### EXERCISE INSTRUCTIONS
Please copy out the lines in the entries that contain "Surat".

***** SUPPLIED RECORDS *****

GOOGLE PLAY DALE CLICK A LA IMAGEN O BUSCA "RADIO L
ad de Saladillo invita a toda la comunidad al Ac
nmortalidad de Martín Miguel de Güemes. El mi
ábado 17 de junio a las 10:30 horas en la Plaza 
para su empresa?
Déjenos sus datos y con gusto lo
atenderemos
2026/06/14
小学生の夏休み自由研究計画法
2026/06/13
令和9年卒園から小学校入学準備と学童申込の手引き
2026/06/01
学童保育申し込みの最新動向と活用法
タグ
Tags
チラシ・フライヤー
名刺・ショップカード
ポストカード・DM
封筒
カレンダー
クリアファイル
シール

*****
***** SUPPLIED RECORDS *****

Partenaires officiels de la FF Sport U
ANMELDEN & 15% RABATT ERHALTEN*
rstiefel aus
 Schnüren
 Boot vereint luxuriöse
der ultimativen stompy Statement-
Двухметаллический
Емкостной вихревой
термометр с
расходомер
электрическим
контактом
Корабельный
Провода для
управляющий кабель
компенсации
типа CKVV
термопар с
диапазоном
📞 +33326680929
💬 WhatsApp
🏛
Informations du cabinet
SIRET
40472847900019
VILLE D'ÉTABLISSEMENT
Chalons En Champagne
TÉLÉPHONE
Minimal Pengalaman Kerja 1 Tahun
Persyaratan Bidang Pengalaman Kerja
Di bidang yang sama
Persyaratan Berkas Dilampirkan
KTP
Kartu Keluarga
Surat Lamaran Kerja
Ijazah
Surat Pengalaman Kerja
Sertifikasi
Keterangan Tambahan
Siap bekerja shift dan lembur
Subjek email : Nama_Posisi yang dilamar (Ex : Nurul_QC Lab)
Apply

*****

### SOLUTION TO THIS EXERCISE
Surat Lamaran Kerja
Surat Pengalaman Kerja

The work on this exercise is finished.